My team currently uses a very outdated Dell laptop (soon to be replaced by a used laptop donated by a member of the Rotary Club, that laptop is only a few years old). We have on our long term wish list (since it is not a priority) to get an actual new laptop, not a used one. What kind of laptops do you guys use and which brand of laptop (Acer, HP, Dell, MacBook) do you think is best for FRC purposes (including uses like PR).

For programming/Office/PR/most anything, basically any laptop will work. It’s only when you get into intense tasks like CAD/video editing that beyond decent specs start to really matter.


Well, quite honestly, any up to date/recent laptop will work. I use an HP touch screen 11’ laptop, and it’s really quite nice, works well, and does everything I need it to do for FRC and personal purposes. It’s really personal preference on what you like best. So mess around with different computers and see what you prefer.

11’ Laptop :eek: :eek: :eek:
That must cost a fortune
:smiley: :smiley:

I use a lenovo t400 that I bought used for 200 and it works perfectly. I am able to run Solidworks with no problem and its my “work” laptop because they are so durable making them perfect for FRC. Any lenovo is good.

I use a Lenovo W530. Love it. Super durable, and comes with workstation graphics, which are optimized for CAD and 3d modeling rather than gaming, as most graphics cards are.

Whoops. I meant 11’‘.
Aha, that would cost a lot. It may actually be 13’’ though. I forget.

I personally have a Lenovo with dual NVIDIA cards. It’s run everything I’ve thrown at it from a graphics and GPGPU standpoint.

I donated my old Dell, which had a really fast Core2 Duo and a dedicated 8400M NVIDIA graphics card (purchased early '09). That laptop ran our driver’s station, which had some pretty decent displays and a HUD. It also ran a suite of non-Cheesy image processing algorithms. It could also handle most of the CAD on our robots for full robot renders.

The point is, if you want to do CAD or anything graphics-related - get a dedicated card. Don’t settle for integrated graphics. Whether it’s Core i3/i5/i7 isn’t as big a deal, IMO - but i5 is typically a decent midpoint for complex robotics-related development. If you want to make it super-fast, first burn your restore media from the HDD, then replace the HDD with a SDD (Samsung Evo 128GB is cheap-ish) and reinstall the software.

Most modern (last 2 years or so) PC touchpads are awful when they get even slightly dirty or if your fingers are sweaty. This may be a consideration if you plan to use it for a driver’s station.

The team’s outreach displays used to be old desktop PC’s (Athlon XP’s anyone?) but due to increase in media usage they’ll soon be replaced by some slightly-newer-but-still-old laptops.

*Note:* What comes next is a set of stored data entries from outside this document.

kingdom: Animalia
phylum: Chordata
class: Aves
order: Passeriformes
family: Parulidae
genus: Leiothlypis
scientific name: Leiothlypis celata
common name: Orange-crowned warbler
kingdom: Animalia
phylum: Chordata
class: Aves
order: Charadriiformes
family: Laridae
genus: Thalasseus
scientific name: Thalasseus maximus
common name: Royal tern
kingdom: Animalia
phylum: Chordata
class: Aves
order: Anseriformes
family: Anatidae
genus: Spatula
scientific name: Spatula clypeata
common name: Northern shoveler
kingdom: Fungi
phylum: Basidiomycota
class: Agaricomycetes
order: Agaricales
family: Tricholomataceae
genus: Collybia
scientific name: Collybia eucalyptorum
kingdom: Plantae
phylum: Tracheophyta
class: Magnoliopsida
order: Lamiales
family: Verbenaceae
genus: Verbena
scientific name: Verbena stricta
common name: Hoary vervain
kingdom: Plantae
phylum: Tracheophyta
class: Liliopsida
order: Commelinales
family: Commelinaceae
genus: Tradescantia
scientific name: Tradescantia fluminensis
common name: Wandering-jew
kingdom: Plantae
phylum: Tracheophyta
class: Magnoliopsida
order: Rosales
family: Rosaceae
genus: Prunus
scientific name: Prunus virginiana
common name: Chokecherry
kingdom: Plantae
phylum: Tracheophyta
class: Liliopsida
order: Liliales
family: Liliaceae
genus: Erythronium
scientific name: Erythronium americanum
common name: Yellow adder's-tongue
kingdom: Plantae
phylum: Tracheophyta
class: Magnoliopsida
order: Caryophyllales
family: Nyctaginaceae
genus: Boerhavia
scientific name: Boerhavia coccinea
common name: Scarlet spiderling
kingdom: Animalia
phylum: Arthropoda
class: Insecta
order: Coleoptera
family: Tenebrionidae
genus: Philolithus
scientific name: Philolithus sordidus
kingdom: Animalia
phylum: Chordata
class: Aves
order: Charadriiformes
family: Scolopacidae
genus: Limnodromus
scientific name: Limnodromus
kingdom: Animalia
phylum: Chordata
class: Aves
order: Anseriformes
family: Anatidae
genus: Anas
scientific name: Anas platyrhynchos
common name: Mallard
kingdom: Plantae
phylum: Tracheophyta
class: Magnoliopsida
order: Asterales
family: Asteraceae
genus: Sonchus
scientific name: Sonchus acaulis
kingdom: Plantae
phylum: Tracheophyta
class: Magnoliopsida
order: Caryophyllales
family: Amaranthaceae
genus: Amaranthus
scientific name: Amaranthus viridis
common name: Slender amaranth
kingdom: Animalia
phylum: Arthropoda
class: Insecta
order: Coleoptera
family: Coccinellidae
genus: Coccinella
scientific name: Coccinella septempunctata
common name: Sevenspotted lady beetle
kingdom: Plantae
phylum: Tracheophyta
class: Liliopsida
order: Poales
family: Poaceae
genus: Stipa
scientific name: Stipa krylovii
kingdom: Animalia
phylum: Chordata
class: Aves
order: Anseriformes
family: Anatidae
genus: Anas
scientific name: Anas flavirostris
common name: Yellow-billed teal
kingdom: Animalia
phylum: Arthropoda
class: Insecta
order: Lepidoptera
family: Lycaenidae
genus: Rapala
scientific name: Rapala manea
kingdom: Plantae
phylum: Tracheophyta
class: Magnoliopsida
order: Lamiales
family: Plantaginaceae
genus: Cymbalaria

I will caution against macbooks for FRC purposes - most CAD programs are Windows only, and the driver station is Windows only. You can do it with Boot Camp or A VM on a Mac, but that requires a bit more effort to get set up than it would if you just bought a Windows box to start with.

High end technical specs aside, some features you might want is a laptop with a 1080p resolution, 9 cell battery for longer life, and better than average keyboard. Also one that has both a vga AND an hdmi port is very nice for presentations. Some laptops come with one or the other and when you go to different companies or schools you want to make sure you can connect to their projector/tv unless you decide to bring your own.

Although I personally use and prefer Asus, my team uses a 15-inch Toshiba Satellite equipped with 12GB RAM and an i7 for programming and the drive station. Before we bought it, we were used an older Dell Latitude with an i3 and 4GB (now upgraded to 8GB) which is still in use as a secondary computer. We appreciate the significant speed advantage a new i7 has over our older processor, with LabVIEW code taking significantly less time to compile and more complicated dashboard code being easier to run.

That being said, once you go through the process a Mac can make a perfectly functional CAD machine-- 2220 uses a bunch of old-ish Macbooks from our school running Windows for CAD (we use Creo). They perform quite well and were free to us.

One of the old captains on our team ran Creo quite well on his Macbook Pro for the 2011 and 2012 seasons too.

My point being that, yes it’s a bit more effort (and a Windows license), but if you really like macs it’s completely possible to make it work.